- UNTERSUCHTER TEXT -
******

Haltung der Achtsamkeit

Was bedeutet Achtsamkeit?

  • Achtsamkeit (englisch: mindfulness) bedeutet, die eigene Aufmerksamkeit bewusst und ohne Bewertung auf den gegenwärtigen Moment zu richten.
  • Achtsamkeit ist das bewusste Wahrnehmen mit allen Sinnen. Das Hier und Jetzt, mit Offenheit und Neugier wahrnehmen, ohne darüber zu urteilen.

Ursprung & Anwendung der Achtsamkeit

  • Ursprung der Achtsamkeit

    • Achtsamkeit ist aus der  buddhistischen Meditationspraxis entstanden (besonders in der Vipassana– oder Satipatthāna-Praxis).

    • Achtsamkeit ist nicht religiös, sondern eine sehr wirksame Methode und eine bewusste innere Haltung.
  • Moderne Anwendung der Achtsamkeit

    • In der Psychologie (z. B. Mindfulness-Based Stress Reduction, MBSR von Jon Kabat-Zinn)

    • In der Medizin zur Stress- und Schmerzbewältigung

    • In Schulen, Unternehmen und im Alltag zur Förderung von Konzentration, Gelassenheit und Empathie

  • Konkretes Beispiel in einem Unternehmen. Google Maßnahme „Search Inside Yourself“
    • Ein Kurs, der Achtsamkeit, Meditation und emotionale Intelligenz verbindet. Entwickelt von Chade-Meng Tan bei Google.

******

- AUFGABEN -
a. Gib aus dem Text über Achtsamkeit den Abschnitt von "Haltung der Achtsamkeit" bis "Moment zu richten." wortgetreu aus.
b. Wer hat laut dem Text über Achtsamkeit den Kurs „Search Inside Yourself“ entwickelt?
c. Führe den Text über Achtsamkeit im Anschluss an seinen letzten Satz weiter.

******

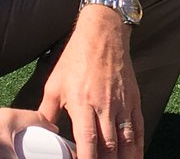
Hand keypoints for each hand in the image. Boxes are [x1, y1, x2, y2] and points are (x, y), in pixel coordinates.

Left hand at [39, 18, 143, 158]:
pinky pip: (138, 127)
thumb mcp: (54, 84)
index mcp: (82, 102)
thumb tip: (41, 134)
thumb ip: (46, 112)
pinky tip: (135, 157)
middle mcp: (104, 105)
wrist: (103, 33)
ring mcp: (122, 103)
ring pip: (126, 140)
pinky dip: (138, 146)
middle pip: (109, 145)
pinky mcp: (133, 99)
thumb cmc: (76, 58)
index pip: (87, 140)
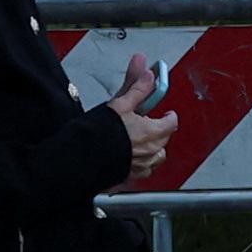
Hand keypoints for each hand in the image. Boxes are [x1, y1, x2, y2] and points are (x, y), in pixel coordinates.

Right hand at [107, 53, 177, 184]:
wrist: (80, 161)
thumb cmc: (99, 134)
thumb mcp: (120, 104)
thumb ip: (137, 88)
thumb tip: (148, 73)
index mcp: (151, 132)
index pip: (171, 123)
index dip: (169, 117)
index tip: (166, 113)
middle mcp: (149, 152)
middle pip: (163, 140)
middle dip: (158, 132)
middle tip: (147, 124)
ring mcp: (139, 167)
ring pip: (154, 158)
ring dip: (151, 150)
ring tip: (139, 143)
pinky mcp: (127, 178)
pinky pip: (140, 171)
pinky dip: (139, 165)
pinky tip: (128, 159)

******

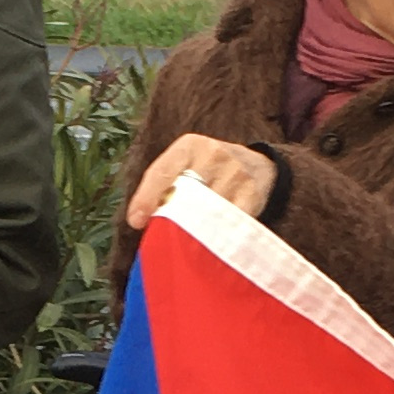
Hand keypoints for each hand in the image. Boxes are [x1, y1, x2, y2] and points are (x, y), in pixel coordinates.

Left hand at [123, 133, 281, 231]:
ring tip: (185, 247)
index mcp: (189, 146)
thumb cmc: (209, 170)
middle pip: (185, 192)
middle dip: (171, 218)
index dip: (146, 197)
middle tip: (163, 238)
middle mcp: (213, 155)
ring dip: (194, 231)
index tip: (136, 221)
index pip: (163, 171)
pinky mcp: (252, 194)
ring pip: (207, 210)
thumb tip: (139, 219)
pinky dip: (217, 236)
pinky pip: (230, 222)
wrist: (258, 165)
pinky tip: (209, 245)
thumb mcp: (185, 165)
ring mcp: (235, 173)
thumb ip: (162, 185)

******

- ANTWORTEN DER REIHE -
a.
Haltung der Achtsamkeit

Was bedeutet Achtsamkeit?

  • Achtsamkeit (englisch: mindfulness) bedeutet, die eigene Aufmerksamkeit bewusst und ohne Bewertung auf den gegenwärtigen Moment zu richten.

b. Chade-Meng Tan bei Google.

c.
    • Ziel ist es, Aufmerksamkeit zu schulen, Selbstkenntnis zu fördern, Emotionen besser zu regulieren und hilfreiche mentale Gewohnheiten aufzubauen.

Kernaspekte der Achtsamkeit

  1. Gegenwärtigkeit
    • Man richtet die Aufmerksamkeit auf das, was gerade geschieht

    • Gedanken, Gefühle, Körperempfindungen oder die Umgebung.

  2. Bewusstheit

    • Statt automatisch zu handeln oder zu reagieren, beobachtet man, was innerlich und äußerlich passiert.
  3. Nicht-Bewerten
    • Erlebnisse werden nicht in „gut“ oder „schlecht“ eingeteilt, sondern einfach wahrgenommen, wie sie sind.
  4. Akzeptanz
    • Auch unangenehme Empfindungen oder Gedanken dürfen da sein, ohne sie sofort verändern zu wollen.